Butler nos leva a pensar que a projeção política das demandas por direito e
cuidado precisam estar embaladas pelo compasso da autocritica, baseada no
pensar teórico. Por mais importantes que sejam as demandas políticas, soam perigosas as abreviações ou reduções teóricas embasando de forma superficial o fazer político. O fazer teórico precisa ser reconhecido como base fundamental da autocrítica do fazer político e das categorias utilizadas para esse fim.
O conceito de "precariedade" utilizado por Butler nos mostra que corpos que sofrem reconhecimento indevido o sofrem não apenas pela questão corporal e de performance de gênero, mas sim:
““Precariedade” designa essa condição politicamente
induzida em que certas populações sofrem por conta de redes insuficientes de apoio social e econômico mais do que outras, e se tornam diferencialmente expostas à injúria, violência e morte.” (PG. 24)
No texto de Berenice Bento, percebemos a crítica da práxis política e a utilização
das premissas teóricas na fundamentação de argumentos teóricos, bem como a crítica das categorias em si, a medida em que feminicídios ocorridos no México contra mulheres não trans são comparadas com transfeminicídios ocorridos no Brasil.
Percebemos o conceito de “precariedades” utilizado por Butler quando
Bento argumenta que apenas o fato da ligação com feminino já vulnerabiliza mais travestis, mulheres trans e gays que performam visibilidade, demonstrando que o feminino, suas performances e nuances já se configuram como um tipo inicial de “precariedade”. Segundo Bento,
Se o feminino representa aquilo que é desvalorizado socialmente,
quando esse feminino é encarnado em corpos que nasceram com pênis, há uma ruptura inaceitável com as normas de gênero. (pg. 53)
Corpos aproximados do feminino são mutilados e mortos como um tipo
de “assepsia da humanidade”, trazendo menor horror social do que os feminicídios contra mulheres “não trans” trazem.
Ainda dentro desta perspectiva, Bento nos mostra que as “transgressões”
vivenciadas por corpos de performance feminina acontecem em número maior do que as violências sofridas por homens gays que não performam feminilidade. Bento também demonstra como “precariedades” o abandono social, institucional e familiar, marcado pela vulnerabilidade social, política e financeira tanto daquelas que sofreram transfeminicídio como das mulheres não trans que sofrem feminicídios.

════════════════════

◆ O que fazer:
**A.** De acordo com o trecho, em que países ocorreram os feminicídios e os transfeminicídios que Bento compara?
**B.** Reescreva a parte do trecho que começa nas palavras "vivenciadas por corpos" e para depois de "que sofrem feminicídios.", trocando "vulnerabilidade" por "fragilidade".

[Itens de uma fonte de dados]
════════════════════

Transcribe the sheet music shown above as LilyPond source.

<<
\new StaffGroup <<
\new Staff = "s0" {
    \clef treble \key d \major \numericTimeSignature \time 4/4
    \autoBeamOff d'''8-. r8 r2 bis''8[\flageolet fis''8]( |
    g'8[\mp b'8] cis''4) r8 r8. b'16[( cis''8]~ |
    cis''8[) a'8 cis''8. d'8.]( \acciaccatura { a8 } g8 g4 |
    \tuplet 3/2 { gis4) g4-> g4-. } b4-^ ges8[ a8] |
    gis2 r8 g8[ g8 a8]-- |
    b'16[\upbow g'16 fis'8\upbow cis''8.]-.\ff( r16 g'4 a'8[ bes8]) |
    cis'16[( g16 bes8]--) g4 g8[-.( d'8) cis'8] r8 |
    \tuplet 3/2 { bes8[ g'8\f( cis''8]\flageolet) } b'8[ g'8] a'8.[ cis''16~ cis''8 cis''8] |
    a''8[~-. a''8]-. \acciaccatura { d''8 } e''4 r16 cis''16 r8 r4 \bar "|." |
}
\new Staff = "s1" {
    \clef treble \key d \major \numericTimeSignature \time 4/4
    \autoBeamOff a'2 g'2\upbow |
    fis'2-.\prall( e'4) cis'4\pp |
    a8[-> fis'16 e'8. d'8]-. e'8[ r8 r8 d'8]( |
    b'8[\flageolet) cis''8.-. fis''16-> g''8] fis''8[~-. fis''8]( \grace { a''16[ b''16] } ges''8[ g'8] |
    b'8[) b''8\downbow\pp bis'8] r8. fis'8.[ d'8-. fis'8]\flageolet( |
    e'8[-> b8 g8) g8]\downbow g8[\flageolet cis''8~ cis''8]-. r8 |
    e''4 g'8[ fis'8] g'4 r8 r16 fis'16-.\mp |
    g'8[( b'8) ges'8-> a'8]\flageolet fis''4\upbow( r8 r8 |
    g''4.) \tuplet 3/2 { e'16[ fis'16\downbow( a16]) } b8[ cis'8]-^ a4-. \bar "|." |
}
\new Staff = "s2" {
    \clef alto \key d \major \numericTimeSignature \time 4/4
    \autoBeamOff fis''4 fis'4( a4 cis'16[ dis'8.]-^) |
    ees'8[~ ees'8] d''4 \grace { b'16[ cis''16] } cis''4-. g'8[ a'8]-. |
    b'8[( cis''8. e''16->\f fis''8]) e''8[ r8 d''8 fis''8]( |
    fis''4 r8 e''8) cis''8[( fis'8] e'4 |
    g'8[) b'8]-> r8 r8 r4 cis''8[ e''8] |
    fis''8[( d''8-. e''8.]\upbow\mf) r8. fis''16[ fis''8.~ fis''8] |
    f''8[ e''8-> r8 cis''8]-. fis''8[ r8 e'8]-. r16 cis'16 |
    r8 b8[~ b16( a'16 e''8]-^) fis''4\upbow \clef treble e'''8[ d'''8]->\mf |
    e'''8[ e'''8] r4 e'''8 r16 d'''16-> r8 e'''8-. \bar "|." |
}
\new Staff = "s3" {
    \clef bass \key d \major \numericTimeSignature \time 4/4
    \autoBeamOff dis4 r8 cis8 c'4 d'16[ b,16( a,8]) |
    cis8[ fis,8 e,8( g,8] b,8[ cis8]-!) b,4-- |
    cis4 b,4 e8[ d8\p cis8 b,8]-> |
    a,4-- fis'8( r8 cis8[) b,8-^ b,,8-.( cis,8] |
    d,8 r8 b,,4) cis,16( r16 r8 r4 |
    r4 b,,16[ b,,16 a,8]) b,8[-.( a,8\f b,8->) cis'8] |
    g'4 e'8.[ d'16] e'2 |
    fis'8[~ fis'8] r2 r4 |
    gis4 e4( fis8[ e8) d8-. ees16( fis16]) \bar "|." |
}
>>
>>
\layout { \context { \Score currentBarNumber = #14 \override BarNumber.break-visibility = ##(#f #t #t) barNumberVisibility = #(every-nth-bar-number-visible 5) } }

════════════════════

◆ Soluções das tarefas:
**A.** Os feminicídios ocorreram no México, e os transfeminicídios, no Brasil.

**B.**
vivenciadas por corpos de performance feminina acontecem em número maior do que as violências sofridas por homens gays que não performam feminilidade. Bento também demonstra como “precariedades” o abandono social, institucional e familiar, marcado pela fragilidade social, política e financeira tanto daquelas que sofreram transfeminicídio como das mulheres não trans que sofrem feminicídios.